NUlid icon indicating copy to clipboard operation
NUlid copied to clipboard

Guid conversion doesn't take into account Microsoft's mixed-endian encoding

Open kdawg14 opened this issue 4 years ago • 8 comments

Hey, thanks for providing this library; it's been very useful to me.

I happened to notice that the Guids that were converted from certain Ulids (and vice-versa) didn't maintain the proper lexicographical sort order that I would have expected. I believe that this is because of Microsoft's screwy way of encoding the byte arrays (https://stackoverflow.com/a/16722909).

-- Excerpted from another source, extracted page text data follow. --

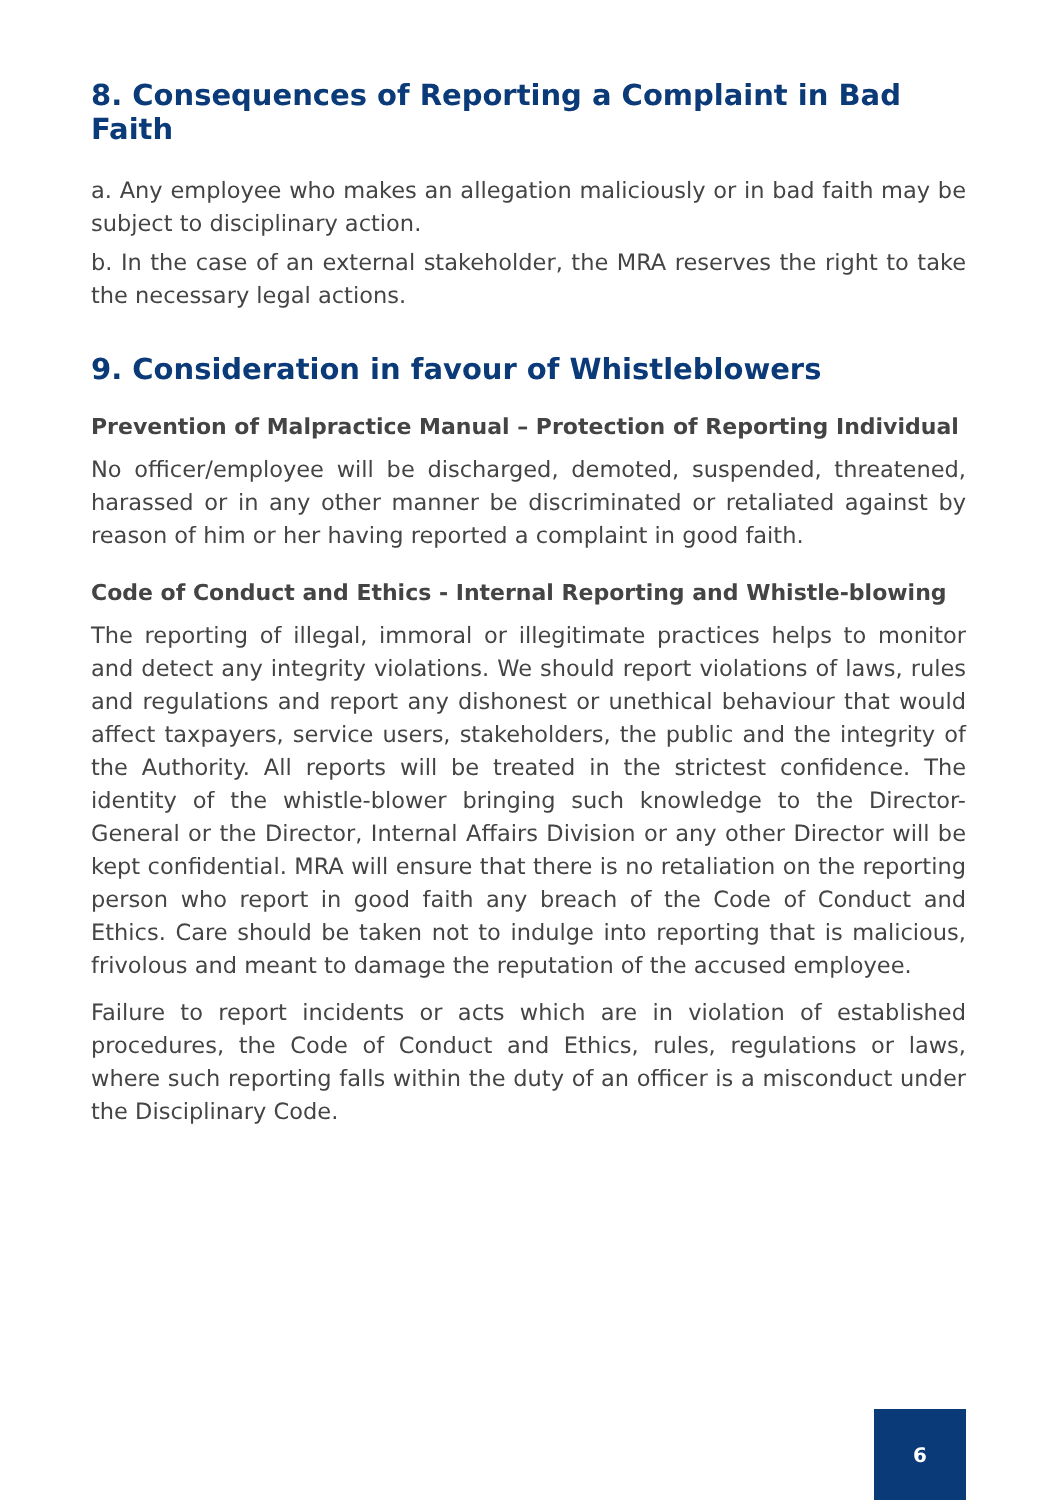8. Consequences of Reporting a Complaint in Bad Faith
a. Any employee who makes an allegation maliciously or in bad faith may be subject to disciplinary action.
b. In the case of an external stakeholder, the MRA reserves the right to take the necessary legal actions.
9. Consideration in favour of Whistleblowers
Prevention of Malpractice Manual – Protection of Reporting Individual
No officer/employee will be discharged, demoted, suspended, threatened, harassed or in any other manner be discriminated or retaliated against by reason of him or her having reported a complaint in good faith.
Code of Conduct and Ethics - Internal Reporting and Whistle-blowing
The reporting of illegal, immoral or illegitimate practices helps to monitor and detect any integrity violations. We should report violations of laws, rules and regulations and report any dishonest or unethical behaviour that would affect taxpayers, service users, stakeholders, the public and the integrity of the Authority. All reports will be treated in the strictest confidence. The identity of the whistle-blower bringing such knowledge to the Director-General or the Director, Internal Affairs Division or any other Director will be kept confidential. MRA will ensure that there is no retaliation on the reporting person who report in good faith any breach of the Code of Conduct and Ethics. Care should be taken not to indulge into reporting that is malicious, frivolous and meant to damage the reputation of the accused employee.
Failure to report incidents or acts which are in violation of established procedures, the Code of Conduct and Ethics, rules, regulations or laws, where such reporting falls within the duty of an officer is a misconduct under the Disciplinary Code.
6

I forked and made a commit that appears to fix this at https://github.com/kdawg14/NUlid/commit/c5ae7c8cbe4a1bbc041e0bbb0ff98faa005bb59b

I'm not certain exactly how you like to handle pull requests, or if this was something that was intentionally done the way that it was, so I figured I'd post this here and see if this looks like a good correction or if you maybe have any additional information on the subject.

Thanks!

kdawg14 avatar Feb 10 '21 04:02 kdawg14

I'm not sure I agree. What MS does when representing GUID's as a string is irrelevant I think. There's no 'defined' way to convert a ULID to a GUID and vice versa - as long as it's consistent. Nowhere is it guaranteed that the GUID and ULID lexicographicallity is the same before/after conversion from one to the other.

If I understand correctly you're basing your findings on the lexicographical order of the string ("hex") representation of a GUID, but who's to say guid 00000000-0001-0000-0000-000000000000 comes before/after 00000000-0002-0000-0000-000000000000? It may, from a string representation point of view, but it may not from a binary point of view. And most systems (like RDBMS'es) will sort on the binary representation (assuming the GUID's are stored correctly and not as varchar/string/whatever).

So I'm not sure we should change this, but I'm open to discussion.

Having said that: I didn't know/realize MS did such hocus-pocus on the first few bytes, so, either way: Today I learned.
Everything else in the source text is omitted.